I spent forty days as a member of the crew on a 135’ wooden schooner in my early twenties where we stood military watch, sailed and did oceanographic research 24 hours a day. While in some ways it was one of the hardest things I’ve ever done and there were times when I fantasized about somehow physically hurting myself so that a rescue helicopter would come and take me home, it was also incredibly freeing because there weren’t many choices to make. I was committed to a lifestyle without regular showers, without a phone of any kind, and with no email for forty days. Someone else told me when to wake up, when to steer the ship, when to haul away, when to swab the deck and when to eat.
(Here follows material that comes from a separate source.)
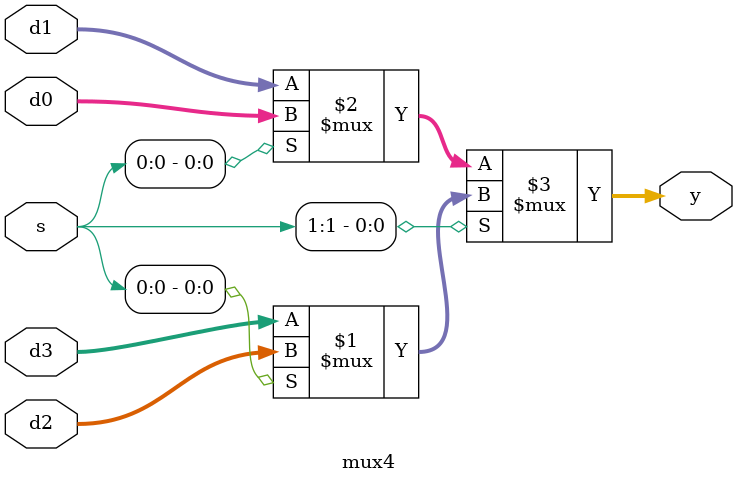
<source format=sv>
module mux4(input logic[3:0]d0,d1,d2,d3,input logic [1:0] s,output logic[3:0] y);
assign y=s[1]?(s[0]?d2:d3):(s[0]?d0:d1);
endmodule
</source>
A great calm settled over my mind during this time. I saw the amount of energy and space in my brain that’s usually taken up every day by making a million decisions. My skin has never been clearer than it was during this trip (usually stress leads to breakouts for me) and I lost a whole bunch of weight. I really got it how freeing it is to narrow the field of choices. And that freedom often comes from commitment.

Gretchen Rubin author of The Happiness Project talks about the fact that research shows that people who research decisions extensively don’t make better decisions than those who simply look at a few choices and then make the decision in less time. It’s one of her Secrets of Adulthood: “Most decisions don’t require extensive research.” I so agree with her on this. Plus it saves time, which is simply practical.

When reminding people (mostly people who are me, myself and I) about the importance of commitment and simply making a choice, any choice, I often use a train analogy. The analogy is that you’re standing on a train platform and a train is pulling out of the station. Rather than debate about if it’s the right train, if it has the most comfortable seats, if it’s going express or local, if it will have a good view, if its destination is exactly where you want to go, if the bathrooms are clean and if they serve organic, locally grown produce in the café car, I think most of the time it’s best to just get on the train. If it turns out that you want to get off later, just get off at the next stop. But it’s better to be traversing the beautiful countryside and moving somewhere than to be stuck in endless internal debate alone on a platform somewhere.

I love what Anne Morris says about the irony of commitment being that it’s “deeply liberating.” It’s liberating because there is no “right” choice. There simply is the choice that we’re making in this moment. And then there’s the choice we’re going to make in the next moment. Yes, making a commitment today means I’m not choosing a whole bunch of other options. But it also means that tomorrow I’ll have wonderful things I’ll have the chance to commit to that I never could have imagined had I not made a choice to commit to something today. And sometimes, like when I was living on the boat, committing to something and narrowing the range of choices makes you feel free. And calm. And present. And really, isn’t that the point anyway?

So thanks Bindu for 21.5.800 and inspiring 400+ of us to commit to our minds, our bodies, each other, and ourselves. I have wavered and wiggled in my commitment to 21 days of yoga and writing. But I can feel the commitment to this practice changing me on a cellular level and, as Bindu wrote on discipline today (which could be interchanged here for commitment in some ways), it “can take your life from the level of amateur to professional.” There is great freedom in commitment. There is tremendous worth in simply making a choice. Pick a train, any train. Just choose. Just commit.